Using Natural Language and Program Abstractions to Instill Human Inductive Biases in Machines

arXiv:2205.11558v334 citationsh-index: 99
Originality Incremental advance
AI Analysis

This work addresses the challenge of making AI agents learn more like humans, which is incremental as it builds on existing meta-learning and representation learning methods.

The paper tackles the problem of aligning meta-learning agents' inductive biases with human-like strategies by co-training them on natural language descriptions and program abstractions, resulting in agents that exhibit more human-like behavior compared to less abstract controls.

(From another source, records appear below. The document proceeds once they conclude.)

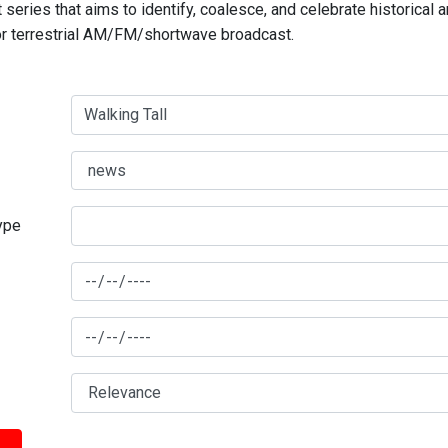
series that aims to identify, coalesce, and celebrate historical 
for terrestrial AM/FM/shortwave broadcast.
type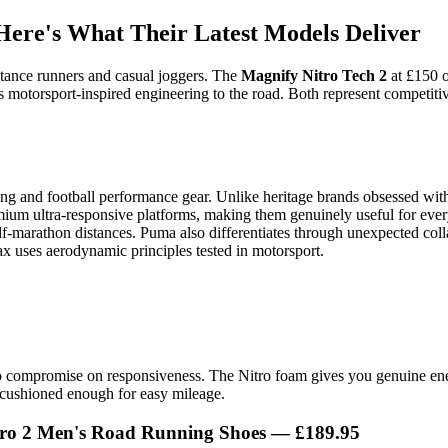
ere's What Their Latest Models Deliver
stance runners and casual joggers. The
Magnify Nitro Tech 2
at £150 o
 motorsport-inspired engineering to the road. Both represent competiti
ng and football performance gear. Unlike heritage brands obsessed with
um ultra-responsive platforms, making them genuinely useful for everyda
-marathon distances. Puma also differentiates through unexpected collab
x uses aerodynamic principles tested in motorsport.
 to compromise on responsiveness. The Nitro foam gives you genuine en
cushioned enough for easy mileage.
o 2 Men's Road Running Shoes — £189.95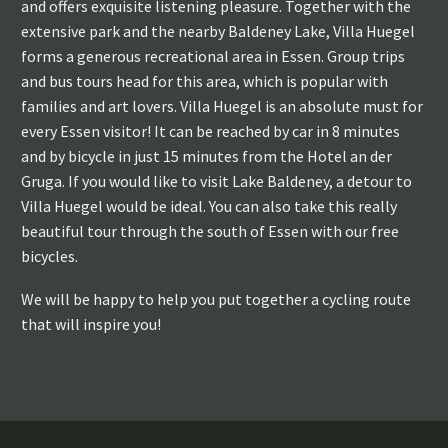
and offers exquisite listening pleasure. Together with the
extensive park and the nearby Baldeney Lake, Villa Huegel
forms a generous recreational area in Essen. Group trips
and bus tours head for this area, which is popular with
families and art lovers. Villa Huegel is an absolute must for
every Essen visitor! It can be reached by car in 8 minutes
and by bicycle in just 15 minutes from the Hotel an der
Gruga. If you would like to visit Lake Baldeney, a detour to
Villa Huegel would be ideal. You can also take this really
beautiful tour through the south of Essen with our free
bicycles.
We will be happy to help you put together a cycling route
that will inspire you!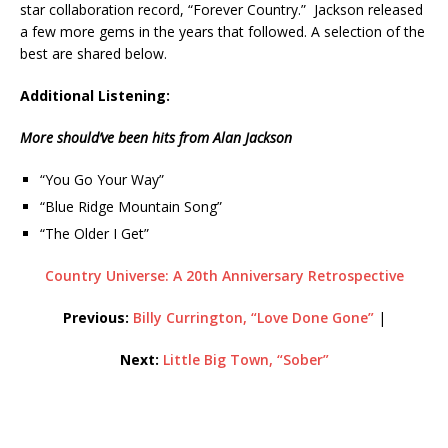
star collaboration record, “Forever Country.” Jackson released
a few more gems in the years that followed. A selection of the
best are shared below.
Additional Listening:
More should’ve been hits from Alan Jackson
“You Go Your Way”
“Blue Ridge Mountain Song”
“The Older I Get”
Country Universe: A 20th Anniversary Retrospective
Previous:
Billy Currington, “Love Done Gone”
|
Next:
Little Big Town, “Sober”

Strong inductive biases give humans the ability to quickly learn to perform a variety of tasks. Although meta-learning is a method to endow neural networks with useful inductive biases, agents trained by meta-learning may sometimes acquire very different strategies from humans. We show that co-training these agents on predicting representations from natural language task descriptions and programs induced to generate such tasks guides them toward more human-like inductive biases. Human-generated language descriptions and program induction models that add new learned primitives both contain abstract concepts that can compress description length. Co-training on these representations result in more human-like behavior in downstream meta-reinforcement learning agents than less abstract controls (synthetic language descriptions, program induction without learned primitives), suggesting that the abstraction supported by these representations is key.